Bayesian Optimization and other Bad Ideas for Hyperparameter Optimization

Kevin Jamieson
Postdoctoral fellow, UC Berkeley
Date: Jan. 20th, 2017

Abstract

The performance of machine learning systems depends critically on tuning parameters that are difficult to set by standard optimization techniques. Such “hyperparameters”---including model architecture, regularization, and learning rates---are often tuned in an outer loop by black-box search methods evaluating performance on a holdout set. We formulate such hyperparameter tuning as a pure-exploration problem of deciding how many resources should be allocated to particular hyperparameter configurations.
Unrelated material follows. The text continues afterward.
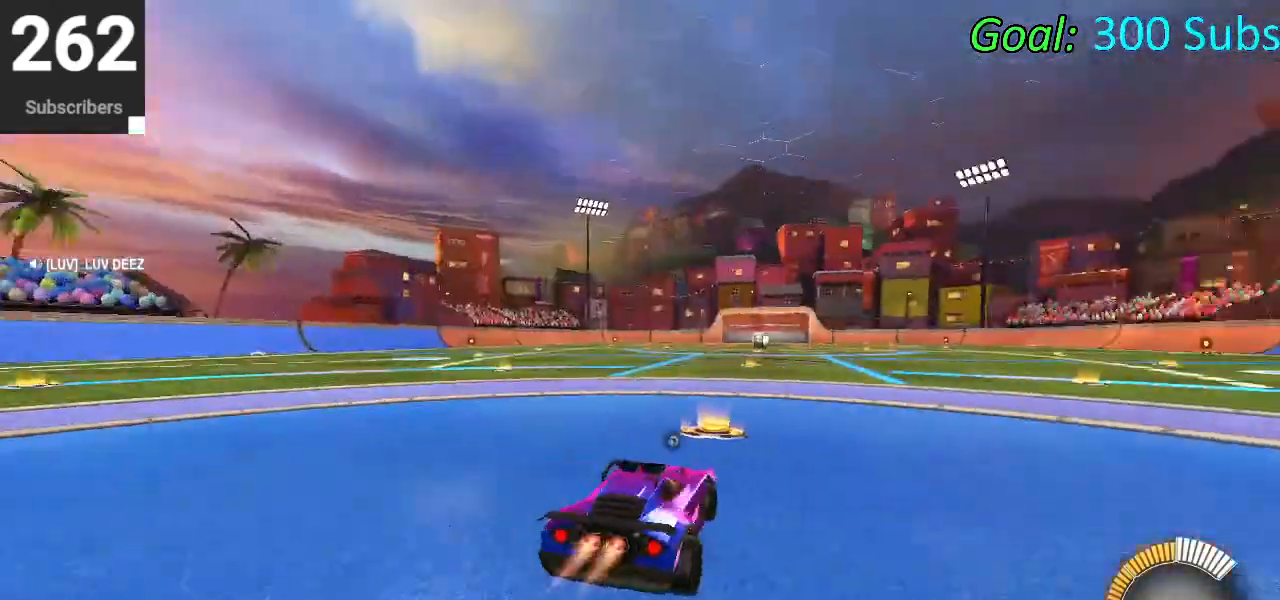
{"buttons": ["CIRCLE", "R2"], "left_stick": "center", "right_stick": "center", "events": [[133, "TRIANGLE", "up"], [283, "left_stick", "down-left"], [467, "left_stick", "center"]]}
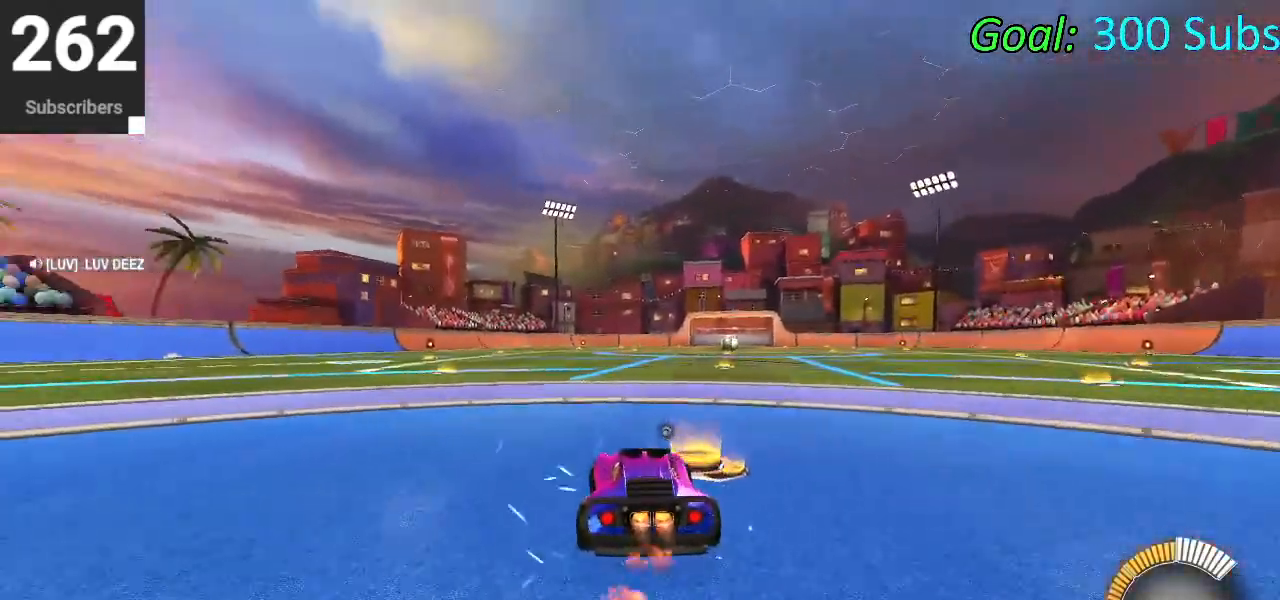
{"buttons": ["CIRCLE", "L1", "R2"], "left_stick": "down-right", "right_stick": "center", "events": [[300, "CROSS", "down"], [317, "L1", "down"], [317, "left_stick", "down-right"], [483, "CROSS", "up"]]}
I will introduce our Hyperband algorithm for this framework and a theoretical analysis that demonstrates its ability to adapt to uncertain convergence rates and the dependency of hyperparameters on the validation loss. I will close with several experimental validations of Hyperband, including experiments on training deep networks where Hyperband outperforms state-of-the-art Bayesian optimization methods by an order of magnitude.

Bio

Kevin is a post-doc in the AMP lab at UC Berkeley working with Benjamin Recht. He is interested in the theory and practice of algorithms that sequentially collect data using an adaptive strategy. This includes active learning, multi-armed bandit problems, and stochastic optimization. His work ranges from theory, experimental work, to open-source machine learning systems. Kevin received his Ph.D. from the ECE department at the University of Wisconsin - Madison under the advisement of Robert Nowak.